After the cluster is defined, an operator should follow.

An example of a clustered case-change operator:

 %{ edt edp edc bic lg cd usa e%_ qvs vs vsop xo       %}%A 




Tuples


I have already walked through the tuples in some detail. Here is an example of defining and using a tuple:

 %{ %dml %dl %d %d %}%=volume PET %1%<pet%z%(%@volume.%)%|(pet%.)%.%z%(%@volume.%)%|pet%.%z%(%@volume.%)%|(pet)%.%z%(%@volume.%) 


In this example, the designation of plastic containers is unified before determining the capacity of the bottle. In order not to list all possible units of capacity with a numerical value, we have combined them into a tuple named volume.
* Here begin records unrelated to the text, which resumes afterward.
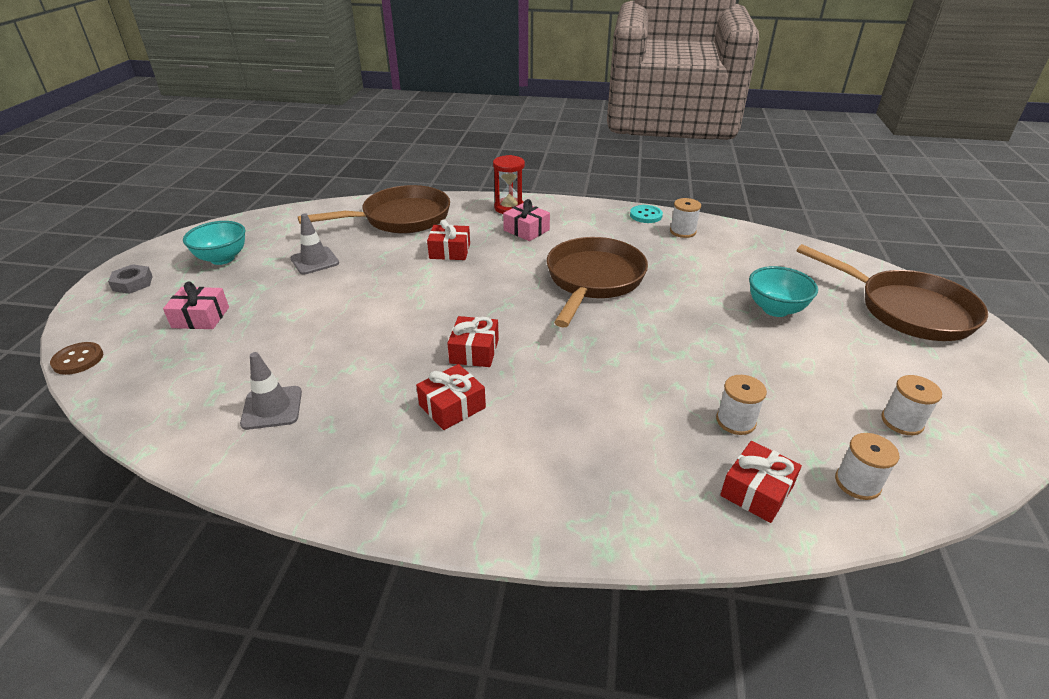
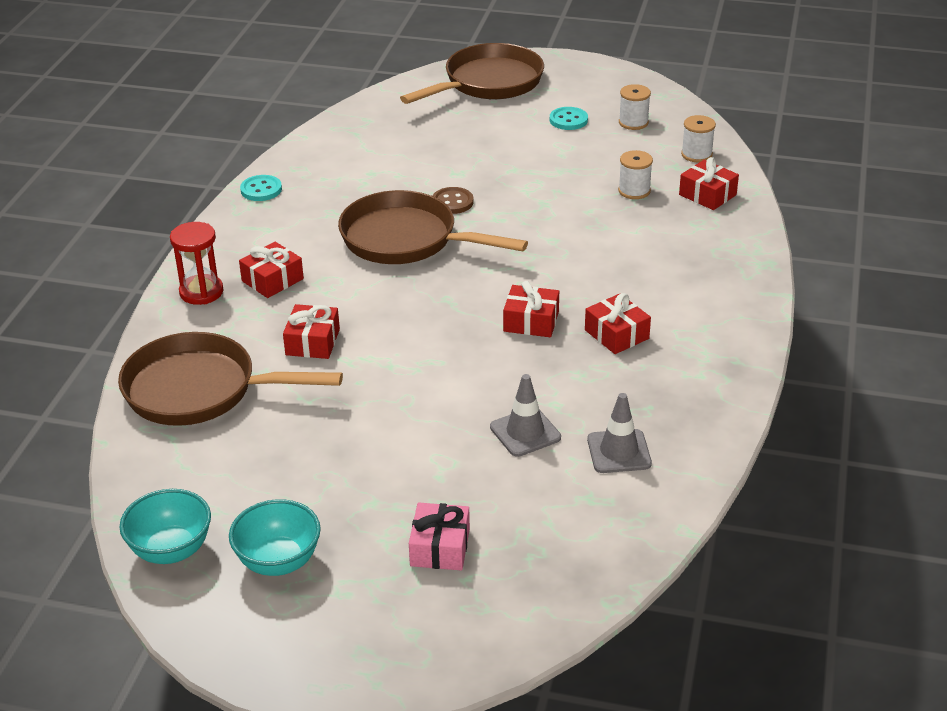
camera: 85 degrees left, 0 degrees up
(78, 360) = (526, 643): brown button -> brown button (452, 202)
(133, 283) = (334, 648): grey nut -> none
(315, 261) = (309, 462): grey traffic cone -> grey traffic cone (525, 432)
(400, 218) = (199, 390): brown pan -> brown pan turned 60 degrees counterclockwise
(526, 230) = (272, 280): pink gift -> red gift
(682, 231) = (310, 171): white spool -> none
(775, 309) = (478, 144): turquoise bowl -> turquoise bowl (171, 550)
(868, 367) = (568, 120): none -> turquoise button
I note that we cannot simply formulate the replacement rule “PET% <pet% | (pet%.)% | Pet%.% | (Pet)%.” Because the original expressions may have a completely different meaning outside the context of container capacity.



Promised complex example of using signals


An enterprise that sells automobile tires, from its corporate system, exports to its own online store the names of goods with balances and prices. In their office, everyone is satisfied with the names and other classifications of goods. At the same time, on the Internet site, a potential client should be able to choose tires by size, group, brand.

The following example demonstrates the process of reformatting items of goods that came from an office system on a server that manages an online store with the subsequent placement of numerical parameters for tire sizes. I will make a reservation that the example, although real, but reduced, here is only formalizing the sizes contained in the name in the format “w / h Rd”.



 %{    %}%=tiretitle %(%@tiretitle.%) %(%f/%d%)x%(%f%)%>%1 %2 R%3 %(%@tiretitle.%) %(%f%)x%(%f%)%>%1 %2 R%3 %(%@tiretitle.%) %(%f/%d%)%(R%f%)%>%1 %2 %3 %(%@tiretitle.%) %(%f/%d%)%(R%f%)%>%1 %2 %3 %(%@tiretitle.%) %(%f%)%(R%f%)%>%1 %2 %3 %(%@tiretitle.%) %(%f%)%(R%f%)%>%1 %2 %3 %(%@tiretitle.%) %(%f/%d R%f%) %>%1 %2c %(%@tiretitle.%) %(%f/%d R%f%) c%>%1 %2c %(%@tiretitle.%) %(%f R%f%) %>%1 %2c %(%@tiretitle.%) %(%f R%f%) c%>%1 %2c %@tiretitle. %(%d%)/%(%d%)%sr%(%f%)%!class=tire; gcdimx=%1; gcdimz=%2; gcdimy=%3 




At the beginning of the determined tuple, allowing to distinguish tires from other products stored in the database.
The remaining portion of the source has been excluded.